--- Start of RAW RECORDS ---

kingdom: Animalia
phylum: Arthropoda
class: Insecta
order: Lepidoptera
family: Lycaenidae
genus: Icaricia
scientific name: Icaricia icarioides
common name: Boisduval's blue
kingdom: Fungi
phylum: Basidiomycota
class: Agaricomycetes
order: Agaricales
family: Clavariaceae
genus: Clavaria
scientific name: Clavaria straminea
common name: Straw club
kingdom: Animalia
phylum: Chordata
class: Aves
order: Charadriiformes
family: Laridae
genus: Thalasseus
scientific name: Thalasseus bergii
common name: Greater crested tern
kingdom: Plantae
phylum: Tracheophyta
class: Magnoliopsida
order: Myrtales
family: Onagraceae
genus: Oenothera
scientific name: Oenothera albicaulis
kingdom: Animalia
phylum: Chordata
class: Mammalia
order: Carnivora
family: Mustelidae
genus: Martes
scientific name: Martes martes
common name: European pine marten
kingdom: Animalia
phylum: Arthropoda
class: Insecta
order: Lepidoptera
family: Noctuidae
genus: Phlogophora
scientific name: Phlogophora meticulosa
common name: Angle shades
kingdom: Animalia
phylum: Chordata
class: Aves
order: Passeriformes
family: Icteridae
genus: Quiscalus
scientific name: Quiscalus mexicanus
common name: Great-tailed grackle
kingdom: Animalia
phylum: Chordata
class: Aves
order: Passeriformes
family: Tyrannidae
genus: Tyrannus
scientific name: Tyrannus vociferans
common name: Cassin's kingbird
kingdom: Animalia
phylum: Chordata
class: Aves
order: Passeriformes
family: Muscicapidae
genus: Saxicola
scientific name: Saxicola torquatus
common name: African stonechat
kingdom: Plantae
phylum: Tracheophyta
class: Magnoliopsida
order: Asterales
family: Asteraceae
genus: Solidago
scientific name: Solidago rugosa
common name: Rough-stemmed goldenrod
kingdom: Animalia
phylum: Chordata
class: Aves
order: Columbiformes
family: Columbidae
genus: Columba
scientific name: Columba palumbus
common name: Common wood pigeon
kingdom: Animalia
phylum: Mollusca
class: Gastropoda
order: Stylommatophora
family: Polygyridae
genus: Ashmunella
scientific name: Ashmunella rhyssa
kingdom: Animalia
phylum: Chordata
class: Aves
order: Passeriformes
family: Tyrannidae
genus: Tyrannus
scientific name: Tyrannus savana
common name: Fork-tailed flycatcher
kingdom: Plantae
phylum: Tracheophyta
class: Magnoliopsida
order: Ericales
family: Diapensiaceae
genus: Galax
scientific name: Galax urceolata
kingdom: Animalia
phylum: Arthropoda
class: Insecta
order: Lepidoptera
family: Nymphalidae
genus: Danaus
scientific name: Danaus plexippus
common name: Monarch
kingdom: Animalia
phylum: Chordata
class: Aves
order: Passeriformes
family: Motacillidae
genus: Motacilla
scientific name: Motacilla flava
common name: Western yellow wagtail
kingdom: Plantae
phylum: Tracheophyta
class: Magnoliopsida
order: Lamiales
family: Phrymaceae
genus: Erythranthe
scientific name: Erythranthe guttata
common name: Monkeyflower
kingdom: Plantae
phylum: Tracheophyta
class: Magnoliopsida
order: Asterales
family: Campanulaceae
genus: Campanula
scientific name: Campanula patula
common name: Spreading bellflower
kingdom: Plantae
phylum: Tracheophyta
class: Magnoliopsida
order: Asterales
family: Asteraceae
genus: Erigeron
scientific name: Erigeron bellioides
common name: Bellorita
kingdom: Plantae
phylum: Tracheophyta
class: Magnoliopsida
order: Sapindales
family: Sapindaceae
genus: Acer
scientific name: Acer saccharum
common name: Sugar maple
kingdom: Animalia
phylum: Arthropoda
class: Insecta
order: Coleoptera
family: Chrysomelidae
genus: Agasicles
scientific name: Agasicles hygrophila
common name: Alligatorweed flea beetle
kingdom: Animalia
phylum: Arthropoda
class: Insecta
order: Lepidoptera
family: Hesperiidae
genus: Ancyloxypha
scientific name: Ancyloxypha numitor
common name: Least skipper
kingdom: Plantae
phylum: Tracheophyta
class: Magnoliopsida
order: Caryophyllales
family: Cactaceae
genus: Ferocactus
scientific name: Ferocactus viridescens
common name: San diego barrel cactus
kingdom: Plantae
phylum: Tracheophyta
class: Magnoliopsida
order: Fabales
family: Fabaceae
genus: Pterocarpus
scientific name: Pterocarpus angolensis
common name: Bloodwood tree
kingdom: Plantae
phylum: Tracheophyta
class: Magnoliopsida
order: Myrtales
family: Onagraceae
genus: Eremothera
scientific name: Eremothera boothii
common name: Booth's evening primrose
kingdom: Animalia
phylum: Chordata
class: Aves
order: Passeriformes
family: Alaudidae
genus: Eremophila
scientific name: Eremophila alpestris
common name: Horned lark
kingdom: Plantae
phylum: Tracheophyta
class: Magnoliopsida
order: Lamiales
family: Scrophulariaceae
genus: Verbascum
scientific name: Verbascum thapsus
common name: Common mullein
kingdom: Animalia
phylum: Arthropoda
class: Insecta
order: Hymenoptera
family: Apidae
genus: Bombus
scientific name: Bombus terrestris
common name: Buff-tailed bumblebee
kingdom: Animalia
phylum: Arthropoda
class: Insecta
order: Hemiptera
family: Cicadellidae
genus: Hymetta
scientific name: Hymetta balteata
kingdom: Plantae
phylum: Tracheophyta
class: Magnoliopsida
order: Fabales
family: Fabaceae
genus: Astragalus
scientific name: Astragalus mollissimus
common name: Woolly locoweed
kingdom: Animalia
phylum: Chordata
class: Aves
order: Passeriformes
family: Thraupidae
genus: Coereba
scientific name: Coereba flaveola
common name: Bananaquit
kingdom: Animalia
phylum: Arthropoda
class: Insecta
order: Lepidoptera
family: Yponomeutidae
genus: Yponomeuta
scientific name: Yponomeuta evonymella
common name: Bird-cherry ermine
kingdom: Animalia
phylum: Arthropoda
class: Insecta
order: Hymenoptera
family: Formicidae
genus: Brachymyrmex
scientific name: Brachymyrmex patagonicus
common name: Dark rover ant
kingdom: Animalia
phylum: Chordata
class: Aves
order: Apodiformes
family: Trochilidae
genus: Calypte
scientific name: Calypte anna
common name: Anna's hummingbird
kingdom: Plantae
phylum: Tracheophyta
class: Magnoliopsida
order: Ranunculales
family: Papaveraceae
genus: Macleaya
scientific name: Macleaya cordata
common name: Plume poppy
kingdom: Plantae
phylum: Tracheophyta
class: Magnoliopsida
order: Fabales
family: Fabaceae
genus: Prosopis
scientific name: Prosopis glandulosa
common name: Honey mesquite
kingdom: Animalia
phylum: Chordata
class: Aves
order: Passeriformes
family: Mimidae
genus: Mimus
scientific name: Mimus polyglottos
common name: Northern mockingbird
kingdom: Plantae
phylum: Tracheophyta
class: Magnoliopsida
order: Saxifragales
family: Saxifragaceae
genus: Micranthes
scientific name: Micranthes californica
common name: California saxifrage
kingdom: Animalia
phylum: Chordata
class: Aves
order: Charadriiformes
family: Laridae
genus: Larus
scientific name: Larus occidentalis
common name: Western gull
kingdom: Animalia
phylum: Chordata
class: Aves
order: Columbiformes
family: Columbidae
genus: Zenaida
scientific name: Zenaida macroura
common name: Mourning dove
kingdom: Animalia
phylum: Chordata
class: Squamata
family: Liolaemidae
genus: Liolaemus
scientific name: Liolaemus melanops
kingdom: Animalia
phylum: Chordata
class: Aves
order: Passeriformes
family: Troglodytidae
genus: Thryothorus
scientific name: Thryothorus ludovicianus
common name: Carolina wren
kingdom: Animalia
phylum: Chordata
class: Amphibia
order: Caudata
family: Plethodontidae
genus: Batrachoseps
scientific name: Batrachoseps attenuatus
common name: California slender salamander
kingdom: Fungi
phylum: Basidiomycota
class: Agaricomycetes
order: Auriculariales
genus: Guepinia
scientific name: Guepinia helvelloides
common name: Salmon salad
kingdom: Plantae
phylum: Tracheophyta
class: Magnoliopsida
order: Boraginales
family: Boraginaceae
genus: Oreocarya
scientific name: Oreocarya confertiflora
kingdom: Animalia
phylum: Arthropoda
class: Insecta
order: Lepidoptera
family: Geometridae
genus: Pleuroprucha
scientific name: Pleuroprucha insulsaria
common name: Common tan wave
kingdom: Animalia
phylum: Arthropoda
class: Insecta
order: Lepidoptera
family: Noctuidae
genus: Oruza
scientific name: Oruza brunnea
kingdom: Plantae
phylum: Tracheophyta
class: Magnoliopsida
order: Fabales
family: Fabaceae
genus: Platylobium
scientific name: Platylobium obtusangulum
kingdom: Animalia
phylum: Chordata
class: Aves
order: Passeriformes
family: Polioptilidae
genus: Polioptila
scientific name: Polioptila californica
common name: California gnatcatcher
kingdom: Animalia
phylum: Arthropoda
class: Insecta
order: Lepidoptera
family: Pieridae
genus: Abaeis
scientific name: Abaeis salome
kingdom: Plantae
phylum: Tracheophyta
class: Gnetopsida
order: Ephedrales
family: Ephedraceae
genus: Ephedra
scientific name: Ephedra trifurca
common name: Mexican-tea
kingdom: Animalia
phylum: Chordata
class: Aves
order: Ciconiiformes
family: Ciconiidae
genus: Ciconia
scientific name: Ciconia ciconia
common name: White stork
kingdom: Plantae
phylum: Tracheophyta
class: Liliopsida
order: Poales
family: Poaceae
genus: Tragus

--- End of RAW RECORDS ---

● **GOAL**
Update the stretch of the listing from its start through the line containing "scientific name: Tyrannus vociferans" by replacing each "common name" with "vernacular name". Leave everything else unchanged.

● **EXERCISE ANSWER**
kingdom: Animalia
phylum: Arthropoda
class: Insecta
order: Lepidoptera
family: Lycaenidae
genus: Icaricia
scientific name: Icaricia icarioides
vernacular name: Boisduval's blue
kingdom: Fungi
phylum: Basidiomycota
class: Agaricomycetes
order: Agaricales
family: Clavariaceae
genus: Clavaria
scientific name: Clavaria straminea
vernacular name: Straw club
kingdom: Animalia
phylum: Chordata
class: Aves
order: Charadriiformes
family: Laridae
genus: Thalasseus
scientific name: Thalasseus bergii
vernacular name: Greater crested tern
kingdom: Plantae
phylum: Tracheophyta
class: Magnoliopsida
order: Myrtales
family: Onagraceae
genus: Oenothera
scientific name: Oenothera albicaulis
kingdom: Animalia
phylum: Chordata
class: Mammalia
order: Carnivora
family: Mustelidae
genus: Martes
scientific name: Martes martes
vernacular name: European pine marten
kingdom: Animalia
phylum: Arthropoda
class: Insecta
order: Lepidoptera
family: Noctuidae
genus: Phlogophora
scientific name: Phlogophora meticulosa
vernacular name: Angle shades
kingdom: Animalia
phylum: Chordata
class: Aves
order: Passeriformes
family: Icteridae
genus: Quiscalus
scientific name: Quiscalus mexicanus
vernacular name: Great-tailed grackle
kingdom: Animalia
phylum: Chordata
class: Aves
order: Passeriformes
family: Tyrannidae
genus: Tyrannus
scientific name: Tyrannus vociferans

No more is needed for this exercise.